Short-answer chart tasks:
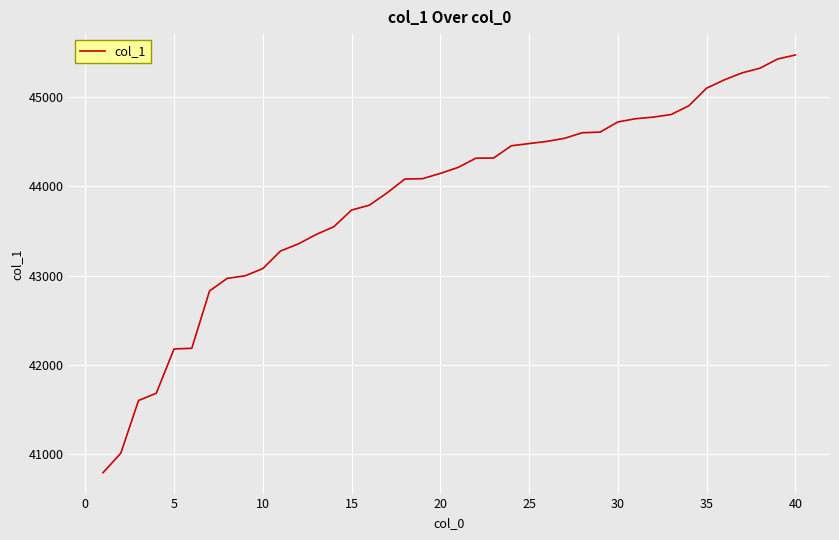

What is the difference between the maximum and minimum values?

4674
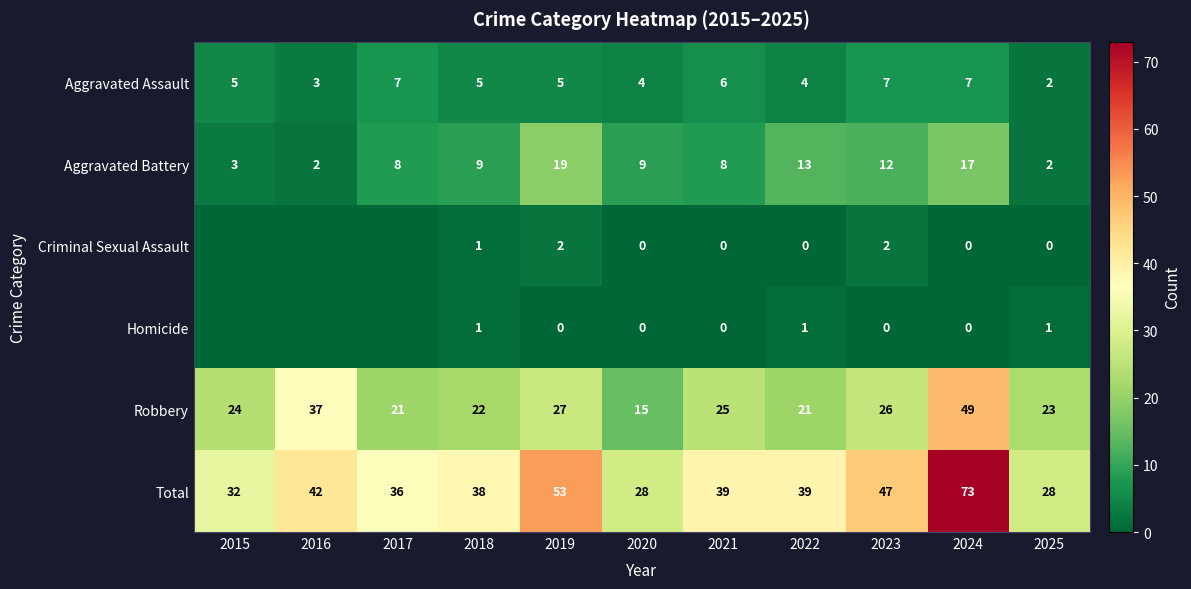

What is the difference between the maximum and second lowest values in the Total series?

45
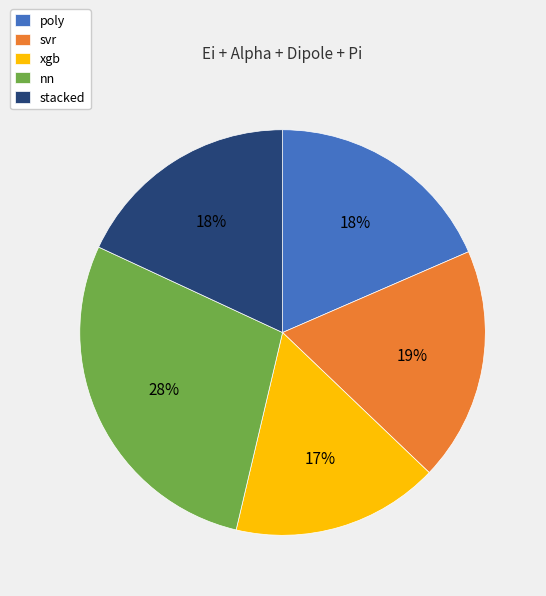

Does svr account for over 50% of the chart?

No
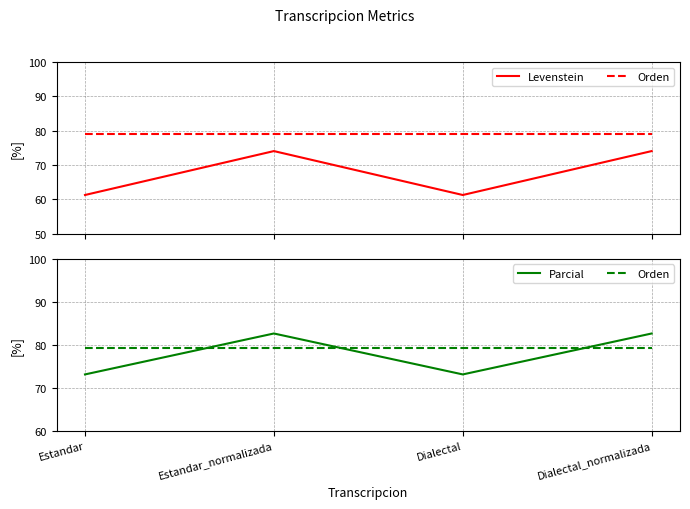

The value of Parcial at Dialectal is 73.1. True or false?

True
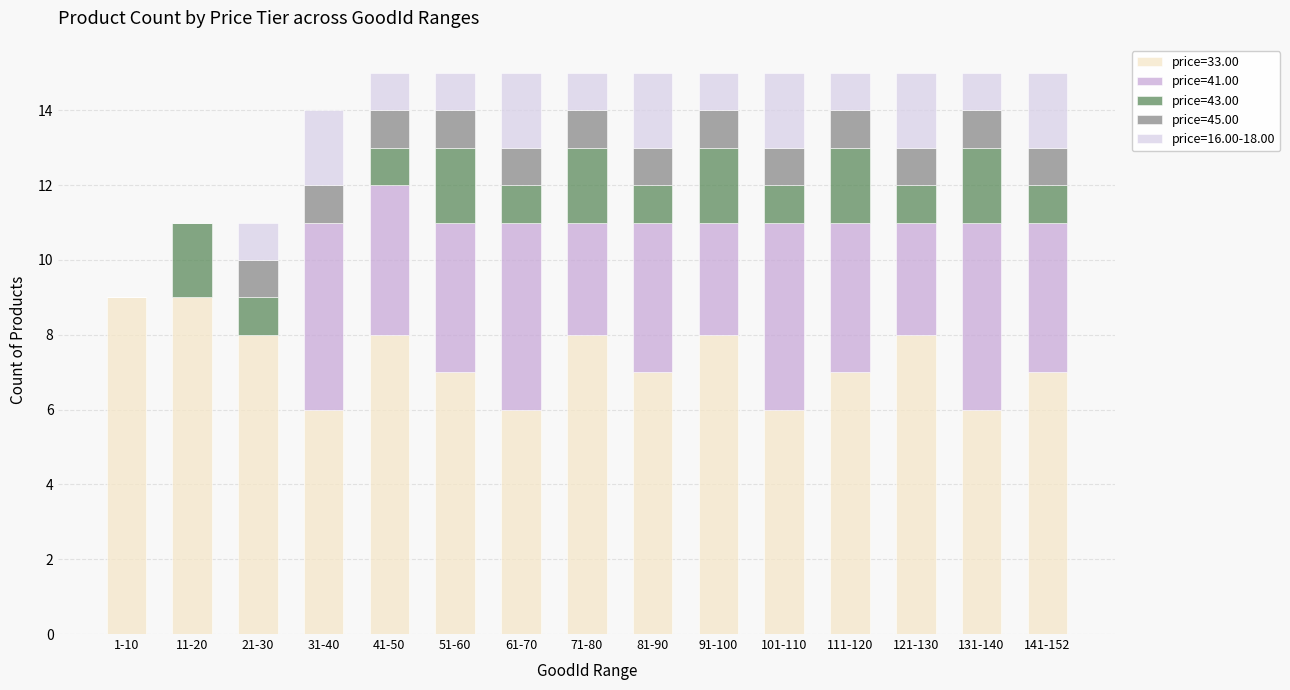

The price=33.00 series shows 3 at 131-140. True or false?

False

HOW TO COMPLETE THIS TASK
Locate every line in the material that contains the string "What", treating uppercase and lowercase as different, and copy each of those lines.

RESULT
What is the difference between the maximum and minimum values?
What is the difference between the maximum and second lowest values in the Total series?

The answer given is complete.